Hi can anyone point me in the right direction to purchase a new smoke alarm that will fit the existing bracket in our Bolero.

Unfortunately whilst away and cooking this week, I took the alarm down as it was doing a dance whilst I was cooking spare ribs. anyway I put it on the bed under the cover until I had finished cooking..........when the dog decided to jump on the bed, and the alarm decided to jump out of bed and into the dogs water bowl............one refreshed and useless alarm LOL


----------



## UncleNorm (May 1, 2005)

Hello Briarose!

Next time you're in Louth, pop into Couplands Caravans. Buy a new one specifically for caravans. Don't worry about the brackets, you'll get a new one with the SD.


----------



## Briarose (Oct 9, 2007)

Hi thanks, I was just worried that if we moved the original brackets it would leave holes etc so I guess I took the easy route of just replacing the damaged one.

Will have a look if we do remove the brackets if it will leave any damage etc.


----------



## lifestyle (Apr 27, 2008)

Pop into your local fire station,they will have stock,and are normally free


----------



## Pat101 (Feb 25, 2007)

Hello Briarose, I've had the same problem as you. Over sensitive smoke alarm.
I took the batteries out of mine until I can find a suitable replacemt to fill the gap.
Maybe the dog bowl is the best place for it to be at the mo.

Not much help I know But your not alone.

Cheers Pat.


----------



## UncleNorm (May 1, 2005)

Lifestyle, dear...

Do the Detectors that the Fire Service fit have the facility for silencing them during meal preparation? We can shut ours down for 10 minutes although it would/should still respond to overly excessive fumes! :roll:


----------



## patnles (Oct 26, 2006)

We bought one of these recently here
They're not cheap but are neat and it can be paused for 10 mins.
Lesley


----------



## lifestyle (Apr 27, 2008)

UncleNorm said:


> Lifestyle, dear...
> 
> Do the Detectors that the Fire Service fit have the facility for silencing them during meal preparation? We can shut ours down for 10 minutes although it would/should still respond to overly excessive fumes! :roll:


Sorry,i`m not too sure, you would need to check with your local fire station.
You could still get one for your house.


----------



## RogerAndHeather (Dec 23, 2007)

When ours went AWOL we found just what we wanted in Mr Tesco. Called 'Fire Angel', there are two types and it is recommended to fit one of each.

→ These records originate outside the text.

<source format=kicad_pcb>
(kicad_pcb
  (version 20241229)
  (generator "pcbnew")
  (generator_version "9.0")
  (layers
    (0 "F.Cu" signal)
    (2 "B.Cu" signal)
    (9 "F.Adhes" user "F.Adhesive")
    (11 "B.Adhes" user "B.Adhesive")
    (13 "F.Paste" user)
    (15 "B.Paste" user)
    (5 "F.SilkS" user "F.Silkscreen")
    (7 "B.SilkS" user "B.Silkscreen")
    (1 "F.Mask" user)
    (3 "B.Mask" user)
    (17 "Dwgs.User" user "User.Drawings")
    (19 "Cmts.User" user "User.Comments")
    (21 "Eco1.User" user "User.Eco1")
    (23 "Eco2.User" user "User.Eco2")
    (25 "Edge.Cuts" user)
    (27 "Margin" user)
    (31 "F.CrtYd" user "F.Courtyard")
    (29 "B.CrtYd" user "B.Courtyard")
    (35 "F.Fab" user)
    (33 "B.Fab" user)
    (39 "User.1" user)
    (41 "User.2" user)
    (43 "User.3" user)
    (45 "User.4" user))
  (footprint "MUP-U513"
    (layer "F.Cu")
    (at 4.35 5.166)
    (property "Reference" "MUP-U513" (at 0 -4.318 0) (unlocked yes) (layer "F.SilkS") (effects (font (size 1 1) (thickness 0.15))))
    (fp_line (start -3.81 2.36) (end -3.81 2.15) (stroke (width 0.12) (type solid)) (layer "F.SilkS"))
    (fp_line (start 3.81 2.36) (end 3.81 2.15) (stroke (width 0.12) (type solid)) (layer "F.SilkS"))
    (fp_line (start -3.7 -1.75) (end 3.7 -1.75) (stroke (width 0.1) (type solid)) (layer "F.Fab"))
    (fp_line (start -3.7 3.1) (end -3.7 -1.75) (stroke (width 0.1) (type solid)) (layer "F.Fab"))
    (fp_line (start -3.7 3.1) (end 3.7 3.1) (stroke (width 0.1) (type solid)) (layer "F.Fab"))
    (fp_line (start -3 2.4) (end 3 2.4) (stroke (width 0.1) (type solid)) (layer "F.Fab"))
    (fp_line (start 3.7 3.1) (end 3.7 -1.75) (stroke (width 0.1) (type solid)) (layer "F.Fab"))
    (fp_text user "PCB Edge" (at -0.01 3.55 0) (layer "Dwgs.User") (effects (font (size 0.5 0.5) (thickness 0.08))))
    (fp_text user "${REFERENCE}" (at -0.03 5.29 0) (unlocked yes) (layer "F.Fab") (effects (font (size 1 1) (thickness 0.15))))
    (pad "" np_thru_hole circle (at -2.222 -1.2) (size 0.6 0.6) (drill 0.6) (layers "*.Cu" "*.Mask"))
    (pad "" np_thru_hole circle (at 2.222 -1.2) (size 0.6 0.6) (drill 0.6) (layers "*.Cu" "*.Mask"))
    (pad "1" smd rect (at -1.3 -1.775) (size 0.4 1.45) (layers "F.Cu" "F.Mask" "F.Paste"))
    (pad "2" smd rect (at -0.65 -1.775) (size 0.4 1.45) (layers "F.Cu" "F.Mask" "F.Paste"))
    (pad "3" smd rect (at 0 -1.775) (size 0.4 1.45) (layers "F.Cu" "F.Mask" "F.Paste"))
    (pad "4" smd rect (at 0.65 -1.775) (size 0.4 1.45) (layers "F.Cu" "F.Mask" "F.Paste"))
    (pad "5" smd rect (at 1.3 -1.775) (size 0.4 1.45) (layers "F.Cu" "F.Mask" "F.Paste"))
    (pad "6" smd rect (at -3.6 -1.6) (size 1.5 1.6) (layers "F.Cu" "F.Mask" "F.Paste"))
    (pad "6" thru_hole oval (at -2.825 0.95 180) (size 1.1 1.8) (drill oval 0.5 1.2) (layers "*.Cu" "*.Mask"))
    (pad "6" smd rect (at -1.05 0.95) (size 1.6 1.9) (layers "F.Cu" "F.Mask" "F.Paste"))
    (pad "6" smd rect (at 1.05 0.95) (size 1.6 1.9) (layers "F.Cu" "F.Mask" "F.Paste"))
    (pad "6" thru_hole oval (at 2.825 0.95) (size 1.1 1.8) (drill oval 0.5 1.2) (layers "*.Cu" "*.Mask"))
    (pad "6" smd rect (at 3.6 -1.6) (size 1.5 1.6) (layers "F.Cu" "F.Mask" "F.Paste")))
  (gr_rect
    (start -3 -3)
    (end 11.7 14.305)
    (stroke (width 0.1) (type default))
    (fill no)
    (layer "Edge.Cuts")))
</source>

One is an optical device which we fitted in place of the old one (which was in the cooking area) and it is supposed to be "toast proof" i.e. will not alarm when normal cooking. The second type is the traditional device which is triggered by smoke, this one we fitted in the sleeping area.

Both of them have a ten minute mute button, and luckily the brackets fitted over the holes left by the old units. They have been in a year now and have lived up to the claims.

Cheers, Roger


----------



## greenasthegrass (Oct 27, 2007)

The one's from fire stations are fantastic they are quite small as well. Mr Mangothemadmonkman supplied a few for us nomads and they have the silencer bitty as well. Perhaps he has some left.

Greenie


----------



## Briarose (Oct 9, 2007)

Hi thanks for all the replies I will take a look at all your suggestions.

Pat LOL at your suggestion of the dog bowl being the best place for it :wink: it really is annoying when all you are doing is a bit of cooking etc and off it goes, ours is (or should I say was) really sensitive.........so the suggestions of some that allow cooking time sound good too.


----------